Supply and Demand—The Role of Transport and Transfer in Saving Lives
We in northern Pennsylvania are all extremely aware of the problem of cat overpopulation. Even if you don’t have cats, even if you don’t like cats, I guarantee you that every person who lives in our area is aware that there are a lot of cats out there without homes. Now, this is a subject that I can talk about for days, however, that is not the subject of today’s blog. Today’s blog is about something—to be totally honest, the only thing—remembered from high school economics: the law of supply and demand.
Yes, I know this is an animal shelter blog—I promise this will all make sense. Just stay with me for a teensy second, no snoozing! The concept of supply and demand is that when the supply is not equal to the demand, the value of the commodity changes. So if you have too much supply, the value of the commodity goes down, and if you have too much demand, the value of the commodity goes up.
What in the world does this have to do with animals? Let’s put it in a format that is all too familiar to Bradford and Tioga county residents—if you have too many cats, the value of the cats goes down. If you don’t have enough cats to meet the demand, the value of the cats goes up. I know, now you’re all thinking, “Whoa, whoa…why would there ever not be enough cats? We have way too many cats!” Yes, sadly, we do. There are not enough homes around here for all the cats that live in our area. However, (and this is the cool part….wait for it…..) there are other places in this country where they don’t have enough cats.
Yes, you read that correctly. No, I’m not making that up. Yes, that is a real thing—I know, right?? Hang in there for one more mind-blowing fact—there are also other places in this country where dogs run wild in packs and live the same lives that feral cats live here. Seems weird, since that’s not the norm around here, but it’s true.

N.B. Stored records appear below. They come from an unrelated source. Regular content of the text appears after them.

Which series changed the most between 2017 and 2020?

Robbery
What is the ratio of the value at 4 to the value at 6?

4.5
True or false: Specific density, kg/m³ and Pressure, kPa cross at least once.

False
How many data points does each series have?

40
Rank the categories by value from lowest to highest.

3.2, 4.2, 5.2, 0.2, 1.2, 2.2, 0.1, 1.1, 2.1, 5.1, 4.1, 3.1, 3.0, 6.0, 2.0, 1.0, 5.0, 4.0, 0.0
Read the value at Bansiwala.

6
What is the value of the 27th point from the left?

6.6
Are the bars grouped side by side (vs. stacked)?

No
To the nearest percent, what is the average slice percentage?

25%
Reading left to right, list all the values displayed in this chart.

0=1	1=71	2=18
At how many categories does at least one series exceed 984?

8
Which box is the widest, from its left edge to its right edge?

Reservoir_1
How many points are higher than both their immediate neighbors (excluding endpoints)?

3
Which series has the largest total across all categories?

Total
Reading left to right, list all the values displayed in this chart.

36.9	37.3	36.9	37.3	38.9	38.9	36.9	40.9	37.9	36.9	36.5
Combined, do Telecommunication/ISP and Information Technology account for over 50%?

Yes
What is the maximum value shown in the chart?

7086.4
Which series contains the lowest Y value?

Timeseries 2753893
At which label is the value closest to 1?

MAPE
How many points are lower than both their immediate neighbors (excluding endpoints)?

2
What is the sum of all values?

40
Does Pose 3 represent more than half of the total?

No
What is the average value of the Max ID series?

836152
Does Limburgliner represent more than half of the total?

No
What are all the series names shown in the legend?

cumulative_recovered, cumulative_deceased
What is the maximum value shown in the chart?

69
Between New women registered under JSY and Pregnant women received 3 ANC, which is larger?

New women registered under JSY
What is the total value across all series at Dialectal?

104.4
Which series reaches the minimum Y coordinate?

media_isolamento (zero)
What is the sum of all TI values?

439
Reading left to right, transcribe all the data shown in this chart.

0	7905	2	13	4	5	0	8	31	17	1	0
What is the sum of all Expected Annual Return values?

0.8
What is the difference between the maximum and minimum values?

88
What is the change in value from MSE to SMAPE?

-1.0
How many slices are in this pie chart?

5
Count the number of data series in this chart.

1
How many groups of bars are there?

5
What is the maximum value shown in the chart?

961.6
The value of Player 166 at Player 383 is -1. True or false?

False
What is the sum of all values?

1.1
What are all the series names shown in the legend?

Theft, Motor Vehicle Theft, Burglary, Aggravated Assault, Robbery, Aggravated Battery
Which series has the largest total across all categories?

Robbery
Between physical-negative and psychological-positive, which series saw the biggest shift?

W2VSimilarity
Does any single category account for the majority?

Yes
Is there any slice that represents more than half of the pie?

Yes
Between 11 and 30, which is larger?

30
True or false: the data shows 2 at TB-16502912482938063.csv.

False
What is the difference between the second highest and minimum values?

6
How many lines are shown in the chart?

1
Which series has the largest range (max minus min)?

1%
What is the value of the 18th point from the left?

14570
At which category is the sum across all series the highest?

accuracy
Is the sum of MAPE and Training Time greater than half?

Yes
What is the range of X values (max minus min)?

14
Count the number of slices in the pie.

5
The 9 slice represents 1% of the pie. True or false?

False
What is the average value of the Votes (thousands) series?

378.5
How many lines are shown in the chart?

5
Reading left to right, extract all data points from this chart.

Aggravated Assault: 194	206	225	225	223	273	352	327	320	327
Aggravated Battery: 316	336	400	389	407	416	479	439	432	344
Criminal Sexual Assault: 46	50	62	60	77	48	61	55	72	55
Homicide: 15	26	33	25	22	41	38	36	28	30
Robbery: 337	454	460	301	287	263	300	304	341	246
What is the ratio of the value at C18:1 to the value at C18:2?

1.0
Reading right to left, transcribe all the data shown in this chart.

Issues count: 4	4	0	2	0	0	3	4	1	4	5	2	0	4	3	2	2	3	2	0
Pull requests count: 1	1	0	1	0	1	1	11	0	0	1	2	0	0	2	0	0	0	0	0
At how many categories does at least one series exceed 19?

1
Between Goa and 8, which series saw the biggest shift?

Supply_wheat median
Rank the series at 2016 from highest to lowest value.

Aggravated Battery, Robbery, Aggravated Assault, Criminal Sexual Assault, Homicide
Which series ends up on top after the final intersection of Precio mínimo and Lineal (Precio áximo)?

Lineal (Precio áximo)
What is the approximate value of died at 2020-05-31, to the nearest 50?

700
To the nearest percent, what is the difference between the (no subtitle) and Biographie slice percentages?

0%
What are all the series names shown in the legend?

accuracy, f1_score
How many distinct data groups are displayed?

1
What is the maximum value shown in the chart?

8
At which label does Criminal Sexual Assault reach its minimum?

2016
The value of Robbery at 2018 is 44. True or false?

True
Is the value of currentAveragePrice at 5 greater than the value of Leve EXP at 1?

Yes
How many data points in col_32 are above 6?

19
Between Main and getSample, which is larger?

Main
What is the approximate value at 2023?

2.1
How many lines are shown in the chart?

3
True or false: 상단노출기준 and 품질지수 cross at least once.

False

We tend to think of the situation we live in as being the status quo, even if that’s not true in other parts of the country. The reality is, there are pockets of overpopulation for both dogs and cats, and other areas where they have a shortage of one or the other, or both.
What does this mean for us? Well, the good news is that when we find ourselves in a situation with a high supply, and there is a high demand in another area, good economics (and good animal sheltering) suggests that we should send some of our supply to the area with high demand. Additionally, if we are the ones that have a demand for a commodity that we have a limited supply of, and there is another area that has a large supply and limited demand, we can both benefit from sharing that supply.
Cooperation between animal shelters is a relatively new idea. Historically, each operated as a separate entity, and communication and collaboration were very limited; this was because of a number of reasons, but due in part to disapproval of other shelters’ practices, protocols, and general operation, and also due to competition for donations and adopters. However, this old model is (rightly) falling by the wayside, and many shelters, ACS included, are embracing a new model of partnerships and relationships that encourage collaboration and teamwork. One of the many benefits to these relationships is the incredible effect that transports and transfers can have on our efforts to save the lives of animals.
ACS has worked with local shelters for several years, to help them avoid euthanasia of dogs by taking some of their dogs when they became full—so shelter transfers to help save lives are not a new concept for us. However, we thought we could really do more with this idea, and in the last year and a half, we have really delved into this model, and we have seen a huge benefit for us and for other organizations.
In 2017, 177 animals were placed into new homes because ACS participates in shelter transfers. Our cat partners in New England have a shortage of highly adoptable cats, and were able to take 100 of our cats over a year’s time to place with adopters in their area—one ten-year-old cat with minor health problems that had been waiting for a home for almost two years at ACS was adopted within twenty minutes of being made available on the adoption floor in New England! The best part is that those 100 cats being transferred then made room for us to take 100 more cats, who otherwise may not have had as bright a future. On the dog side, we were able to accept over 70 dogs and puppies from local shelters and from a shelter partner in Alabama; in case you were wondering, Alabama is one of the places I mentioned where they have stray dogs like we have stray cats.
So you see, high school economics does actually benefit you in real life—and can benefit our animals, too. This is an exciting new frontier for animal sheltering organizations, and is paving the way for even more ways we can work together to reduce overpopulation, increase adoptions, and save lives. In order to continue to develop these programs, we need your support! Volunteers to help drive animals from place to place, funds to put towards gas and vehicle maintenance, foster homes to help increase the number of animals we can save with one trip—the possibilities are endless!
Yes, transport trips are long, but sign up with a friend and take a cool road trip! Yes, the cats sometimes like to sing you the song of their people the whole way, but hey, they won’t mind if you sing along! And yes, it’s not as cool to donate money for gas as it is to sponsor adoptions and help pay for crazy surgeries, but I encourage you to consider helping us to build this program not for the little things in between, but for the larger picture: where dogs who otherwise might be euthanized in a shelter that doesn’t have room for them instead take a ride up north to ACS where a home is waiting, or where cats that are toughing out the snow and cold have a place in our shelter because New England has a place for one of ours. When we put our heads (and hearts) together, we can do some pretty great things!